Saved data entries:
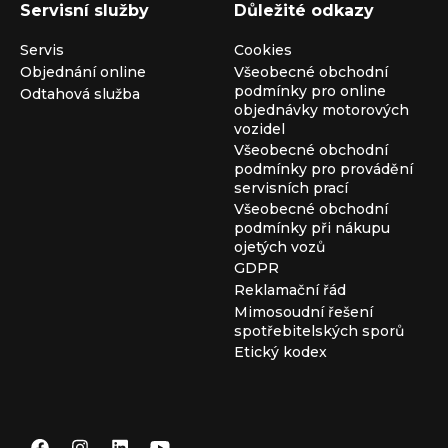
Servisní služby
Důležité odkazy
Servis
Cookies
Objednání online
Všeobecné obchodní
podmínky pro online
Odtahová služba
objednávky motorových
vozidel
Všeobecné obchodní
podmínky pro provádění
servisních prací
Všeobecné obchodní
podmínky při nákupu
ojetých vozů
GDPR
Reklamační řád
Mimosoudní řešení
spotřebitelských sporů
Etický kodex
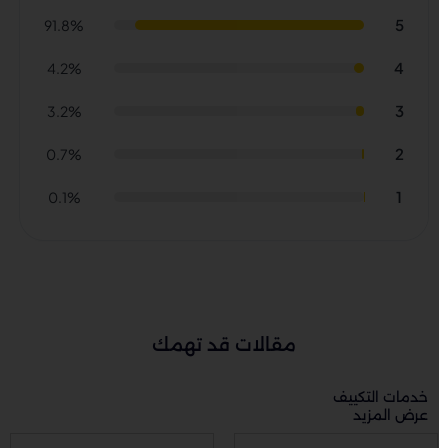
5
91.8%
4
4.2%
3
3.2%
2
0.7%
1
0.1%
مقالات قد تهمك
خدمات التكييف
عرض المزيد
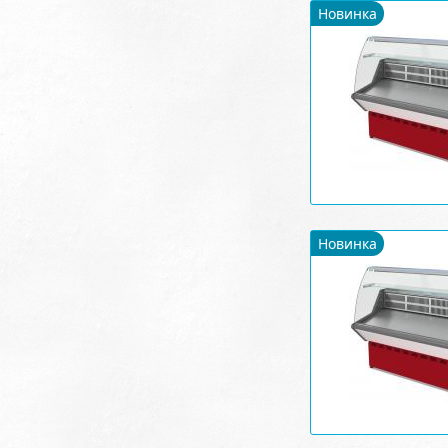
Новинка
Новинка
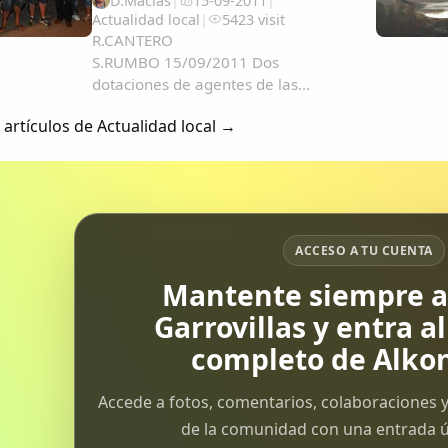
D.Macías
|
15-09-2011
|
Actualidad local
|
5423 visit
R.CANTERO
S.RUMBO 15/09/2011 Dos
dotaciones de agentes de las
policías local y Nacional tuvieron
 artículos de Actualidad local →
que intervenir en el altercado que
se originó el martes por la tarde en
la sala de espera del Materno del
Hospital San Pedro de Alcántara
cuando los...
ACCESO A TU CUENTA
Mantente siempre al
Garrovillas y entra a
completo de Alkon
Accede a fotos, comentarios, colaboraciones y
de la comunidad con una entrada ún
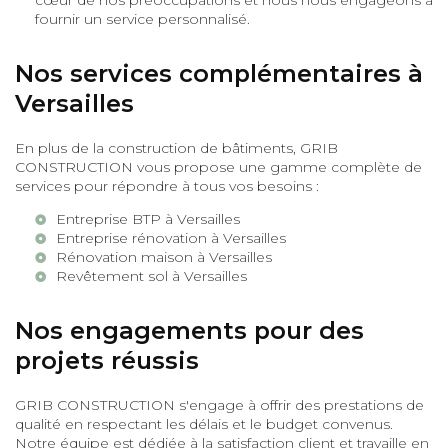
cœur de nos préoccupations et nous nous engageons à
fournir un service personnalisé.
Nos services complémentaires à
Versailles
En plus de la construction de bâtiments, GRIB
CONSTRUCTION vous propose une gamme complète de
services pour répondre à tous vos besoins :
Entreprise BTP à Versailles
Entreprise rénovation à Versailles
Rénovation maison à Versailles
Revêtement sol à Versailles
Nos engagements pour des
projets réussis
GRIB CONSTRUCTION s'engage à offrir des prestations de
qualité en respectant les délais et le budget convenus.
Notre équipe est dédiée à la satisfaction client et travaille en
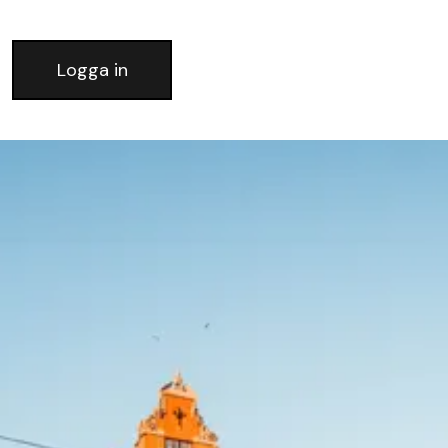
Logga in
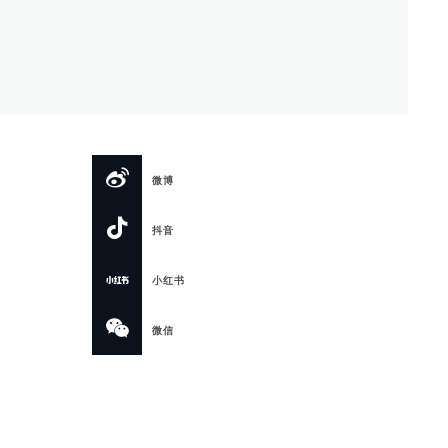
微博
抖音
小红书
微信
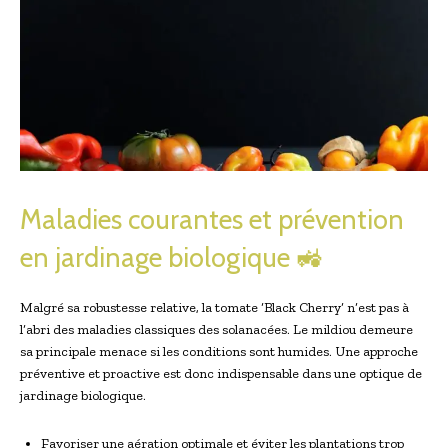
Maladies courantes et prévention
en jardinage biologique 🚜
Malgré sa robustesse relative, la tomate ‘Black Cherry’ n’est pas à
l’abri des maladies classiques des solanacées. Le mildiou demeure
sa principale menace si les conditions sont humides. Une approche
préventive et proactive est donc indispensable dans une optique de
jardinage biologique.
Favoriser une aération optimale et éviter les plantations trop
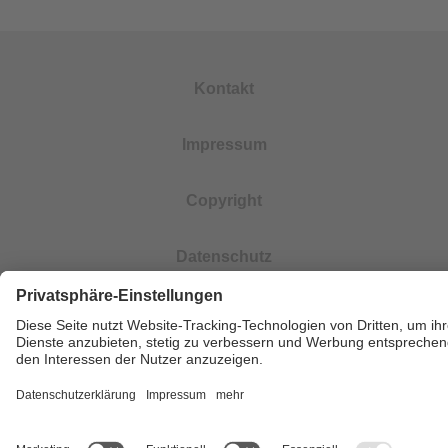
Kontakt
Impressum
Copyright
Datenschutz
Barrierefreiheit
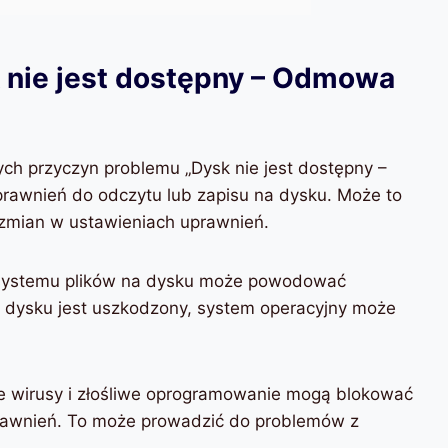
 nie jest dostępny – Odmowa
ych przyczyn problemu „Dysk nie jest dostępny –
rawnień do odczytu lub zapisu na dysku. Może to
 zmian w ustawieniach uprawnień.
 systemu plików na dysku może powodować
a dysku jest uszkodzony, system operacyjny może
re wirusy i złośliwe oprogramowanie mogą blokować
prawnień. To może prowadzić do problemów z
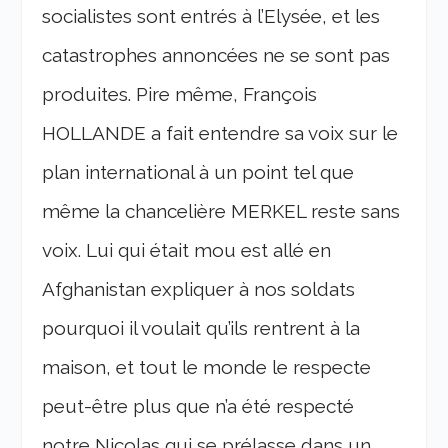
socialistes sont entrés à l’Elysée, et les
catastrophes annoncées ne se sont pas
produites.
Pire même, François
HOLLANDE a fait entendre sa voix sur le
plan international à un point tel que
même la chancelière MERKEL reste sans
voix.
Lui qui était mou est allé en
Afghanistan expliquer à nos soldats
pourquoi il voulait qu’ils rentrent à la
maison, et tout le monde le respecte
peut-être plus que n’a été respecté
notre Nicolas qui se prélasse dans un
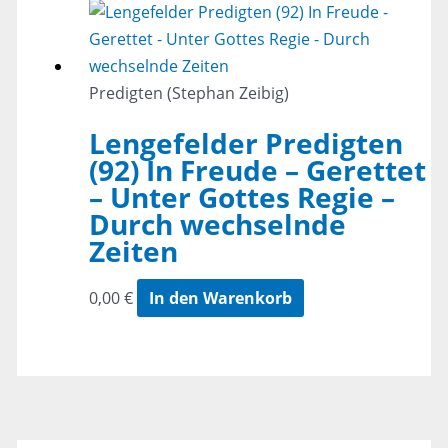
Predigten (Stephan Zeibig)
Lengefelder Predigten
(92) In Freude – Gerettet
– Unter Gottes Regie –
Durch wechselnde
Zeiten
0,00
€
In den Warenkorb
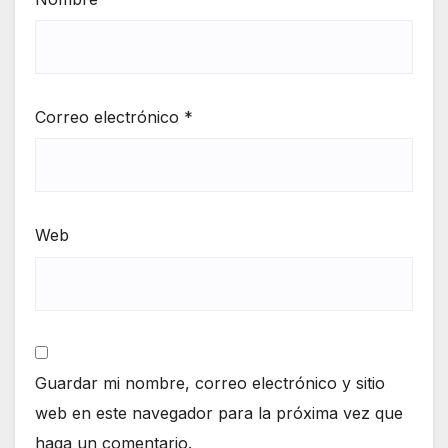
Correo electrónico
*
Web
Guardar mi nombre, correo electrónico y sitio
web en este navegador para la próxima vez que
haga un comentario.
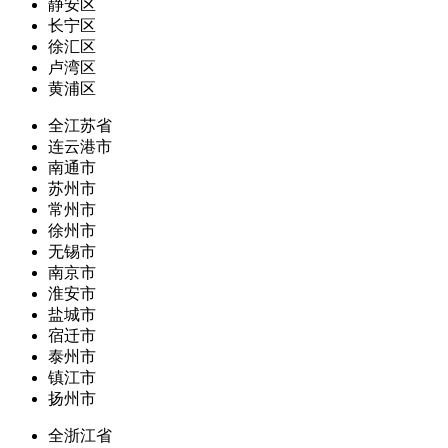
静安区
长宁区
徐汇区
卢湾区
黄浦区
全江苏省
连云港市
南通市
苏州市
常州市
徐州市
无锡市
南京市
淮安市
盐城市
宿迁市
泰州市
镇江市
扬州市
全浙江省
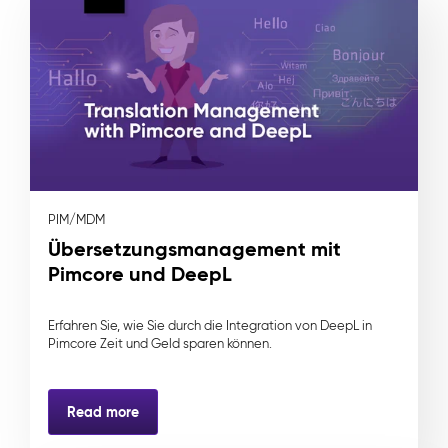
PIM/MDM
Übersetzungsmanagement mit
Pimcore und DeepL
Erfahren Sie, wie Sie durch die Integration von DeepL in
Pimcore Zeit und Geld sparen können.
Read more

_Task directions_. Each of the entries above must be copied exactly, but the pictures stay out.

_Output for this task_.
Servisní služby
Důležité odkazy
Servis
Cookies
Objednání online
Všeobecné obchodní
podmínky pro online
Odtahová služba
objednávky motorových
vozidel
Všeobecné obchodní
podmínky pro provádění
servisních prací
Všeobecné obchodní
podmínky při nákupu
ojetých vozů
GDPR
Reklamační řád
Mimosoudní řešení
spotřebitelských sporů
Etický kodex
5
91.8%
4
4.2%
3
3.2%
2
0.7%
1
0.1%
مقالات قد تهمك
خدمات التكييف
عرض المزيد
Новинка
Новинка
D.Macías
|
15-09-2011
|
Actualidad local
|
5423 visit
R.CANTERO
S.RUMBO 15/09/2011 Dos
dotaciones de agentes de las
policías local y Nacional tuvieron
 artículos de Actualidad local →
que intervenir en el altercado que
se originó el martes por la tarde en
la sala de espera del Materno del
Hospital San Pedro de Alcántara
cuando los...
ACCESO A TU CUENTA
Mantente siempre al
Garrovillas y entra a
completo de Alkon
Accede a fotos, comentarios, colaboraciones y
de la comunidad con una entrada ún
cœur de nos préoccupations et nous nous engageons à
fournir un service personnalisé.
Nos services complémentaires à
Versailles
En plus de la construction de bâtiments, GRIB
CONSTRUCTION vous propose une gamme complète de
services pour répondre à tous vos besoins :
Entreprise BTP à Versailles
Entreprise rénovation à Versailles
Rénovation maison à Versailles
Revêtement sol à Versailles
Nos engagements pour des
projets réussis
GRIB CONSTRUCTION s'engage à offrir des prestations de
qualité en respectant les délais et le budget convenus.
Notre équipe est dédiée à la satisfaction client et travaille en
Logga in
微博
抖音
小红书
微信
Maladies courantes et prévention
en jardinage biologique 🚜
Malgré sa robustesse relative, la tomate ‘Black Cherry’ n’est pas à
l’abri des maladies classiques des solanacées. Le mildiou demeure
sa principale menace si les conditions sont humides. Une approche
préventive et proactive est donc indispensable dans une optique de
jardinage biologique.
Favoriser une aération optimale et éviter les plantations trop
Kontakt
Impressum
Copyright
Datenschutz
Barrierefreiheit
 nie jest dostępny – Odmowa
ych przyczyn problemu „Dysk nie jest dostępny –
rawnień do odczytu lub zapisu na dysku. Może to
 zmian w ustawieniach uprawnień.
 systemu plików na dysku może powodować
a dysku jest uszkodzony, system operacyjny może
re wirusy i złośliwe oprogramowanie mogą blokować
prawnień. To może prowadzić do problemów z
socialistes sont entrés à l’Elysée, et les
catastrophes annoncées ne se sont pas
produites.
Pire même, François
HOLLANDE a fait entendre sa voix sur le
plan international à un point tel que
même la chancelière MERKEL reste sans
voix.
Lui qui était mou est allé en
Afghanistan expliquer à nos soldats
pourquoi il voulait qu’ils rentrent à la
maison, et tout le monde le respecte
peut-être plus que n’a été respecté
notre Nicolas qui se prélasse dans un
Predigten (Stephan Zeibig)
Lengefelder Predigten
(92) In Freude – Gerettet
– Unter Gottes Regie –
Durch wechselnde
Zeiten
0,00
€
In den Warenkorb
Correo electrónico
*
Web
Guardar mi nombre, correo electrónico y sitio
web en este navegador para la próxima vez que
haga un comentario.
静安区
长宁区
徐汇区
卢湾区
黄浦区
全江苏省
连云港市
南通市
苏州市
常州市
徐州市
无锡市
南京市
淮安市
盐城市
宿迁市
泰州市
镇江市
扬州市
全浙江省
PIM/MDM
Übersetzungsmanagement mit
Pimcore und DeepL
Erfahren Sie, wie Sie durch die Integration von DeepL in
Pimcore Zeit und Geld sparen können.
Read more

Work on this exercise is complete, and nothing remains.